Blockchain startup Gospel raises £1.4m

Gospel Technology, a London-based private blockchain data management software startup, has raised £1.4m in funding.

The round was led by LocalGlobe, which joined existing angel investors including Gumtree co-founder Michael Pennington and Vivek Kundra, previously a chief information officer for the US Government.

Founded in December 2016, Gospel has developed a way of securely distributing data across modern decentralised infrastructures. It offers companies the potential to automate records for complex products that currently require significant manual management.

The Gospel ledger and the data on it can only be accessed by those who have been given authority by the data owner and comply with a number of contextual rules that make the transaction valid.

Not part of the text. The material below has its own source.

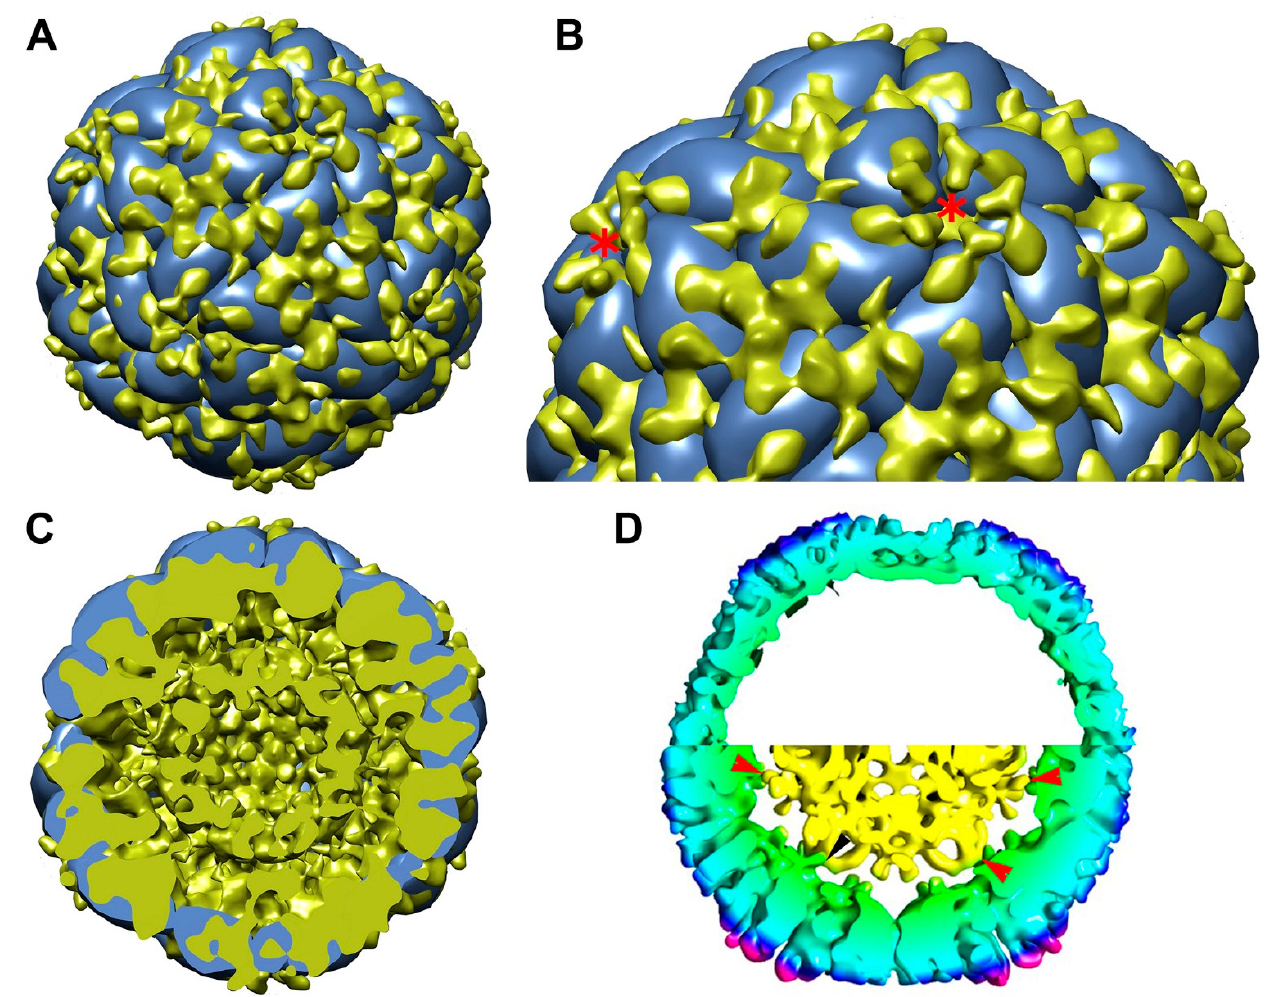
Figure 5. Superimposition of the iso-surface maps ( A , B ), half particle view ( C ), and the comparative mid-sections between the empty and genome-filled IHHNV-VLPs ( D ). Note that most capsid changes were observed in the vicinity of five-fold axes exteriorly (asterisks) and the protruding “nodular” structures interiorly (arrowheads), presumably representing the interaction points between the encapsulated genome and capsid, which would likely lead to inward thickening of capsid structure.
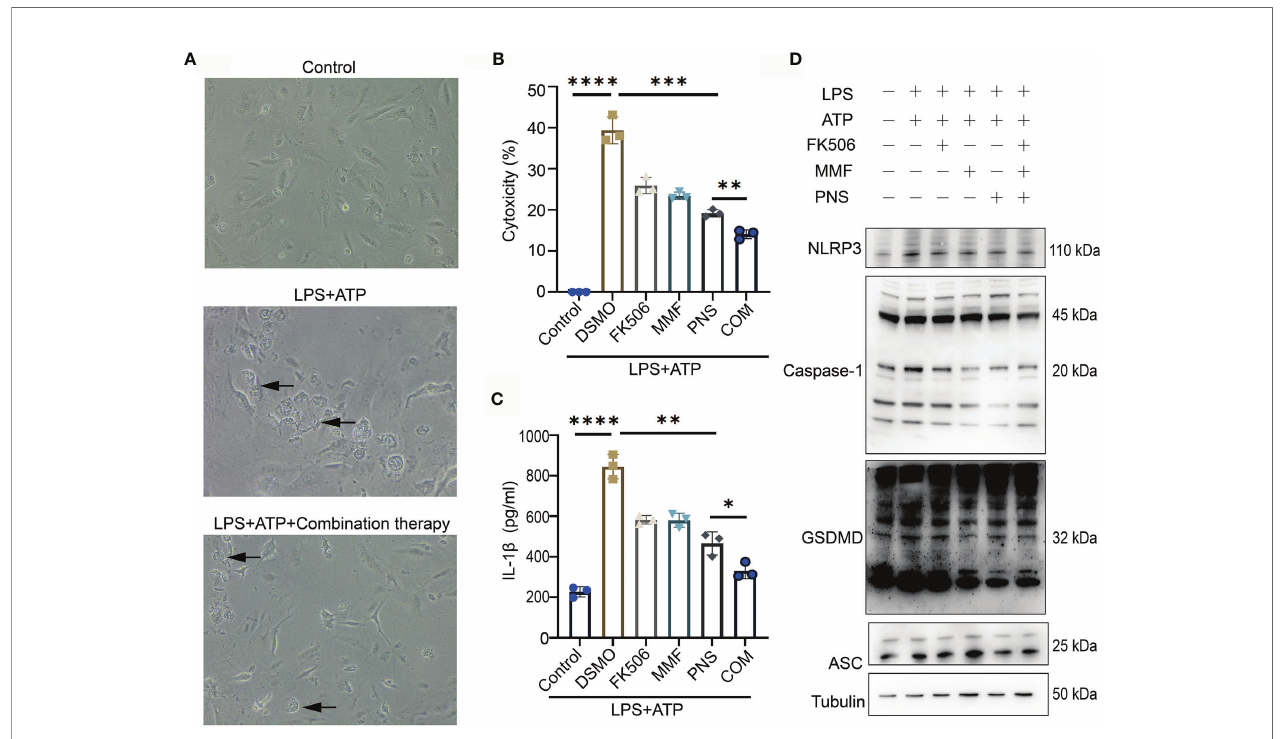
FIGURE 2 | Combination treatment ameliorates pyroptosis in podocytes in vitro . (A) Pyroptotic features were exhibited in cultured primary podocytes after incubated with LPS+ATP, and pretreated with combination treatment. Arrows indicated cells exhibiting pyroptotic-like features. (B) Supernatants from challenged cells were analyzed for cell death, as measured by LDH secretion. (C) Supernatants from the challenged cells were analyzed for IL-1 b release. (D) Immunoblotting analysis of NLRP3, caspase-1, GSDMD-NT and ASC expression after tacrolimus, MMF, prednisone or combination treatment after NLRP3 in fl ammasome activation. * p < 0.05; ** p < 0.01; *** p < 0.001; **** p < 0.0001. LDH, lactate dehydrogenase; DSMO, Dimethyl sulfoxide, FK506, tacrolimus; MMF, mycophenolate mofetil; PNS, prednisone; COM, combination therapy; ASC, apoptosis-associated speck like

Remus Brett, venture partner at LocalGlobe, said: “The problem Gospel is solving is how big companies stop critical data from being compromised when traditional ‘hub and spoke’ or centralised approaches to data security are failing them. Using blockchain technology Gospel can secure company data, thereby solving one of the biggest challenges of data trust that companies large and small face today.”

It uses a private blockchain that requires users to set up a network of “nodes” within their ecosystem. Each party controls their own node and all the nodes must agree before any transaction can be processed and put on the blockchain.

Gospel is currently working with clients in retail, finance, automotive, aerospace and defence, government, healthcare, media, telcos and manufacturing.

With regulations such as GDPR, Open Banking and PSD2, there is a pressing need for a platform which works with existing data to provide auditability, data-owner consent and security as well as being tamper-proof according to the company.

The decentralised platform claims to delives enterprise capabilities allowing businesses to implement good data practice and adopt the New Data Culture. It provides secure and consent-based access to personal and corporate data and an immutable record of all transactions, usage, history and disclosures of that data. The company claims to not only make workflows efficient, but compliant too.

Ian Smith, chief executive and founder of Gospel, added: “For manufacturers and other businesses dealing with critical data there is a problem of trust in data systems, particularly when there is a need to share that data outside the organisation. “With Gospel technology we can provide an immutable record store so that trust can be fully automated between systems of forward thinking businesses.”